Esqueça-se um pouco do pormenor homoafetivo,
caro leitor, não é por aí que se compreenderá “A morte em Veneza”, nem o texto
nem a extraordinária versão cinematográfica realizada em 1971 por Luchino
Visconti, na qual Aschenbach transforma-se em compositor clássico, detalhe
essencial num filme que é uma das mais perturbadoras e majestosas experiências
não-verbais já levadas a cabo, onde o espectador compreende tudo o que se passa
através da utilização da música de Gustav Mahler e das expressões (e do pathos)
de ator admirável (Dirk Bogarde).
Tadzio, com sua beleza, exerce mais do que
uma banal sedução erótica, é o anjo da morte a conduzir Aschenbach—aquele que
trabalha incessantemente para criar formas artísticas e domesticar o caos—para
o mar, o outro polo da narrativa, o mar que encanta o jovem Tonio Kröger e
encanta o escritor maduro3: «Amava o mar pela necessidade de repouso
do artista que, assediado pela multiformidade das aparências, anseia por
abrigar-se no seio da simplicidade, da imensidão, e por um pendor proibido,
diametralmente oposto à sua tarefa e por isso mesmo tentador, para o indivíduo:
o desmedido, o eterno (...) Repousar na perfeição é o anseio nostálgico daquele
que se esforça por alcançar a excelência; e o nada não é uma forma de
perfeição?»4.
Assim, Aschenbach, que vagara por Veneza
atordoado por Eros (na forma de um Lolito), não sabia que ele o levava para o
reino do nada, numa irônica e cruel dança da morte.
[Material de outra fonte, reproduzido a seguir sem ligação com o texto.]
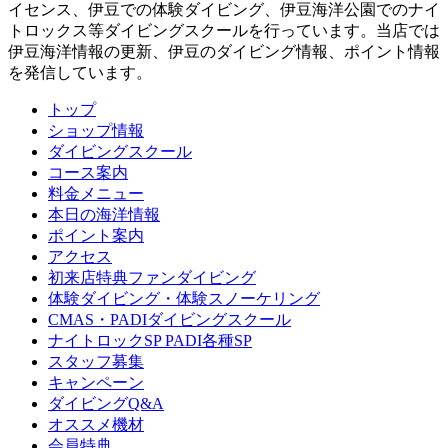
イセンス、伊豆での体験ダイビング、伊豆海洋公園でのナイ
トロックス等ダイビングスクールを行っています。当店では
伊豆海洋情報の更新、伊豆のダイビング情報、ポイント情報
を発信しています。
トップ
ショップ情報
ダイビングスクール
コース案内
料金メニュー
本日の海洋情報
ポイント案内
アクセス
初来店特典ファンダイビング
体験ダイビング・体験スノーケリング
CMAS・PADIダイビングスクール
ナイトロックSP PADI各種SP
スタッフ募集
キャンペーン
ダイビングQ&A
オススメ機材
会員特典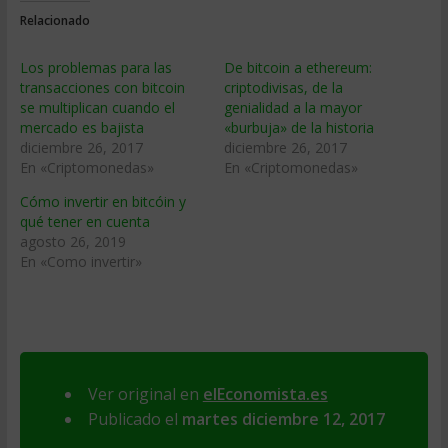
Relacionado
Los problemas para las
De bitcoin a ethereum:
transacciones con bitcoin
criptodivisas, de la
se multiplican cuando el
genialidad a la mayor
mercado es bajista
«burbuja» de la historia
diciembre 26, 2017
diciembre 26, 2017
En «Criptomonedas»
En «Criptomonedas»
Cómo invertir en bitcóin y
qué tener en cuenta
agosto 26, 2019
En «Como invertir»
Ver original en
elEconomista.es
Publicado el
martes diciembre 12, 2017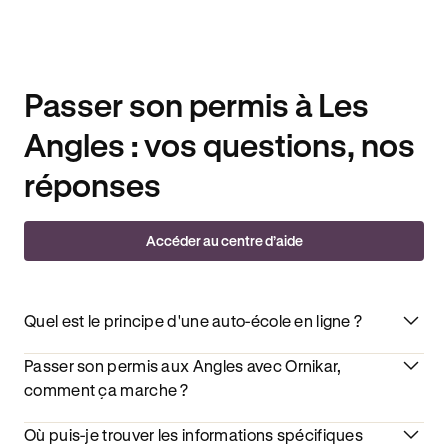
Passer son permis à Les
Angles : vos questions, nos
réponses
Accéder au centre d’aide
Quel est le principe d'une auto-école en ligne ?
Passer son permis aux Angles avec Ornikar,
comment ça marche ?
Où puis-je trouver les informations spécifiques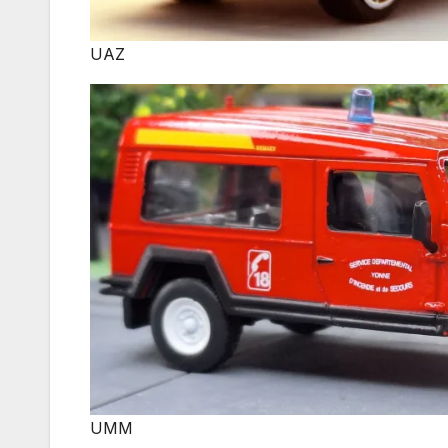
UAZ
UMM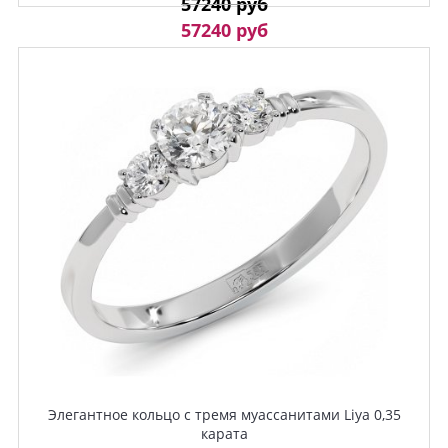
57240 руб
57240 руб
Элегантное кольцо с тремя муассанитами Liya 0,35
карата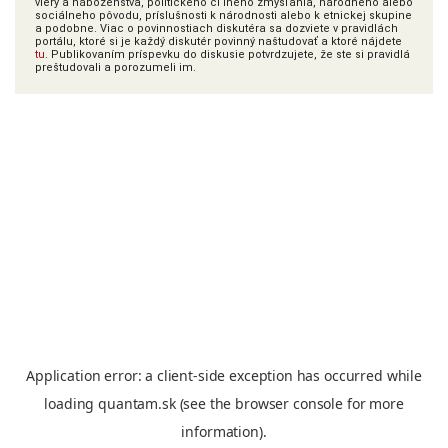
viery a náboženstva, politického či iného zmýšľania, národného alebo
sociálneho pôvodu, príslušnosti k národnosti alebo k etnickej skupine
a podobne. Viac o povinnostiach diskutéra sa dozviete v pravidlách
portálu, ktoré si je každý diskutér povinný naštudovať a ktoré nájdete
tu
. Publikovaním príspevku do diskusie potvrdzujete, že ste si pravidlá
preštudovali a porozumeli im.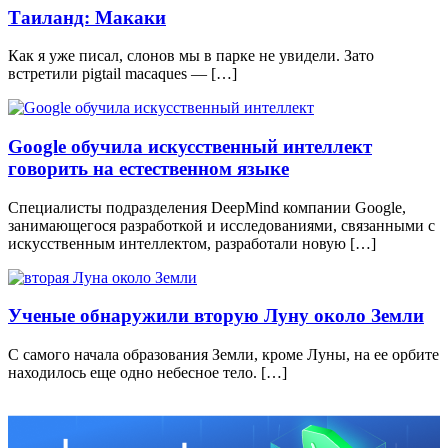
Таиланд: Макаки
Как я уже писал, слонов мы в парке не увидели. Зато
встретили pigtail macaques — […]
Google обучила искусственный интеллект
говорить на естественном языке
Специалисты подразделения DeepMind компании Google,
занимающегося разработкой и исследованиями, связанными с
искусственным интеллектом, разработали новую […]
Ученые обнаружили вторую Луну около Земли
С самого начала образования Земли, кроме Луны, на ее орбите
находилось еще одно небесное тело. […]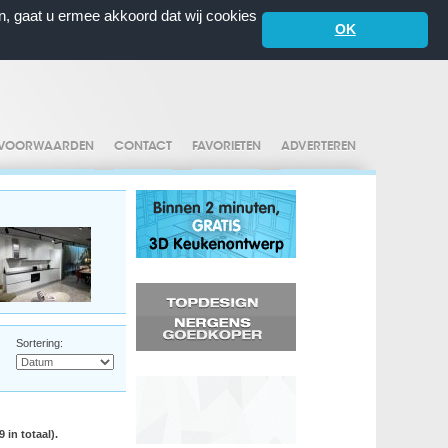
n, gaat u ermee akkoord dat wij cookies
OK
VOORWAARDEN
CONTACT
FAVORIETEN
ADVERTEREN
Sortering:
 in totaal).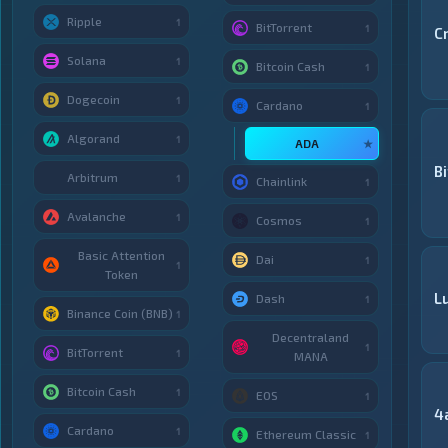
Ripple
1
BitTorrent
1
C
Solana
1
Bitcoin Cash
1
Dogecoin
1
Cardano
1
Algorand
1
ADA
★
B
Arbitrum
1
Chainlink
1
Avalanche
1
Cosmos
1
Basic Attention
Dai
1
1
Token
Lu
Dash
1
Binance Coin (BNB)
1
Decentraland
1
BitTorrent
1
MANA
Bitcoin Cash
1
EOS
1
4
Cardano
1
Ethereum Classic
1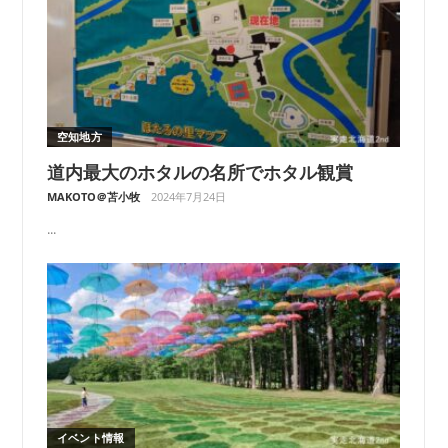
空知地方
道内最大のホタルの名所でホタル観賞
MAKOTO＠苫小牧
2024年7月24日
...
イベント情報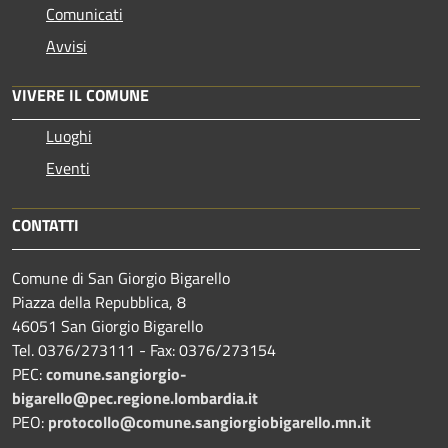
Comunicati
Avvisi
VIVERE IL COMUNE
Luoghi
Eventi
CONTATTI
Comune di San Giorgio Bigarello
Piazza della Repubblica, 8
46051 San Giorgio Bigarello
Tel. 0376/273111 - Fax: 0376/273154
PEC:
comune.sangiorgio-
bigarello@pec.regione.lombardia.it
PEO:
protocollo@comune.sangiorgiobigarello.mn.it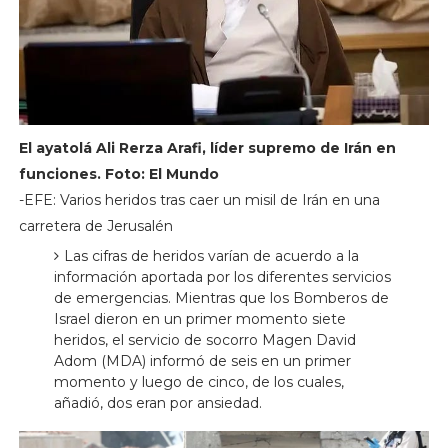
El ayatolá Ali Rerza Arafi, líder supremo de Irán en
funciones. Foto: El Mundo
-EFE: Varios heridos tras caer un misil de Irán en una
carretera de Jerusalén
Las cifras de heridos varían de acuerdo a la
información aportada por los diferentes servicios
de emergencias. Mientras que los Bomberos de
Israel dieron en un primer momento siete
heridos, el servicio de socorro Magen David
Adom (MDA) informó de seis en un primer
momento y luego de cinco, de los cuales,
añadió, dos eran por ansiedad.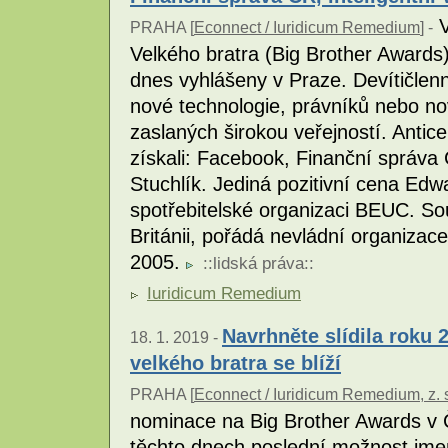
V
PRAHA [
Econnect / Iuridicum Remedium
] -
Velkého bratra (Big Brother Awards) -
dnes vyhlášeny v Praze. Devítičlen
nové technologie, právníků nebo no
zaslaných širokou veřejností. Antic
získali: Facebook, Finanční správa 
Stuchlík. Jediná pozitivní cena E
spotřebitelské organizaci BEUC. So
Británii, pořádá nevládní organizac
2005.
::
lidská práva
::
Iuridicum Remedium
Navrhněte slídila roku 
18. 1. 2019 -
velkého bratra se blíží
PRAHA [
Econnect / Iuridicum Remedium, z. 
nominace na Big Brother Awards v 
těchto dnech poslední možnost jmen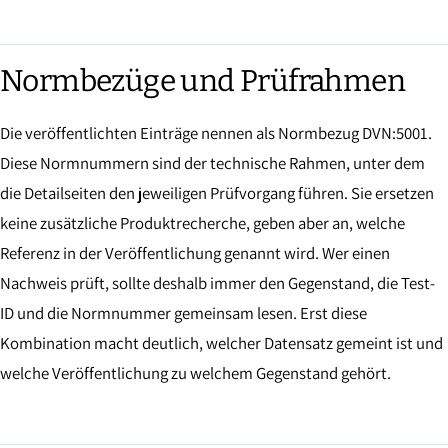
Normbezüge und Prüfrahmen
Die veröffentlichten Einträge nennen als Normbezug DVN:5001.
Diese Normnummern sind der technische Rahmen, unter dem
die Detailseiten den jeweiligen Prüfvorgang führen. Sie ersetzen
keine zusätzliche Produktrecherche, geben aber an, welche
Referenz in der Veröffentlichung genannt wird. Wer einen
Nachweis prüft, sollte deshalb immer den Gegenstand, die Test-
ID und die Normnummer gemeinsam lesen. Erst diese
Kombination macht deutlich, welcher Datensatz gemeint ist und
welche Veröffentlichung zu welchem Gegenstand gehört.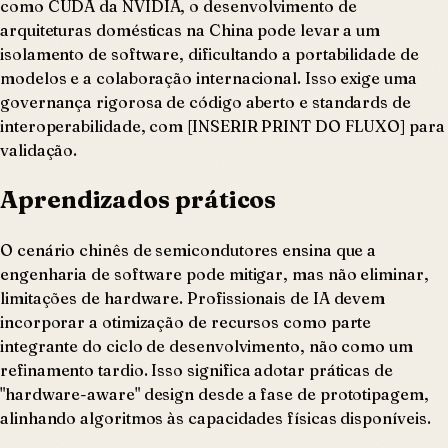
como CUDA da NVIDIA, o desenvolvimento de
arquiteturas domésticas na China pode levar a um
isolamento de software, dificultando a portabilidade de
modelos e a colaboração internacional. Isso exige uma
governança rigorosa de código aberto e standards de
interoperabilidade, com [INSERIR PRINT DO FLUXO] para
validação.
Aprendizados práticos
O cenário chinês de semicondutores ensina que a
engenharia de software pode mitigar, mas não eliminar,
limitações de hardware. Profissionais de IA devem
incorporar a otimização de recursos como parte
integrante do ciclo de desenvolvimento, não como um
refinamento tardio. Isso significa adotar práticas de
"hardware-aware" design desde a fase de prototipagem,
alinhando algoritmos às capacidades físicas disponíveis.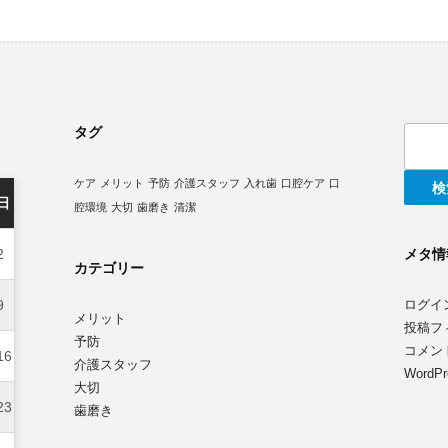
タグ
検
索:
ケア
メリット
予防
介護スタッフ
入れ歯
口腔ケア
口
日
腔環境
大切
歯磨き
清潔
メタ情
2
カテゴリー
9
ログイ
メリット
投稿フ
予防
コメン
16
介護スタッフ
WordPr
大切
23
歯磨き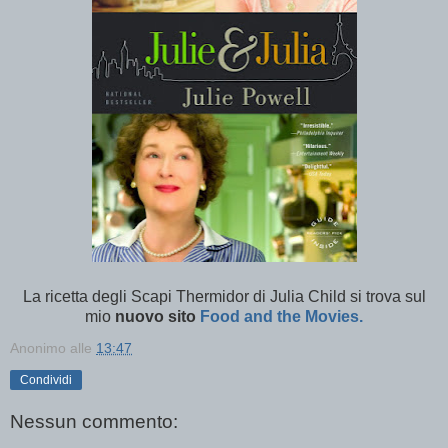
La ricetta degli Scapi Thermidor di Julia Child si trova sul
mio
nuovo sito
Food and the Movies.
Anonimo
alle
13:47
Condividi
Nessun commento:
A beleza encarnada num
corpo serve como perverso umbral para o território onde não existem formas.
Derrota (redentora talvez, quem sabe?) para
Aschenbach; vitória absoluta para um Thomas Mann então em crise, chafurdando há
anos num bloqueio criativo, do qual emergiu com o texto mais emblemático e
perfeito da sua obra.
Notas:
1
O primeiro deles em nova tradução, de Mário Luiz Frungillo. Já houve as de
Maria Delling e Eloisa Ferreira Araújo Silva, as quais traduziram também o segundo,
mas a nova edição reaproveita uma brilhante versão de Herbert Caro, publicada
na antiga Coleção do Prêmio Nobel (Mann o recebeu em 1929).
2 E
talvez fosse melhor dizer que embaralha as cartas.
3 Quase
ia escrever “velho” porque, à época, cinquenta anos já era praticamente a
velhice, e percebe-se nitidamente o temor de Mann a ela e suas possíveis
iniquidades.
4
Não foi à toa que Mann leu apaixonadamente Schopenhauer, cujo pensamento tem
grande peso na estrutura de seu primeiro romance, Os Buddenbrooks (1901).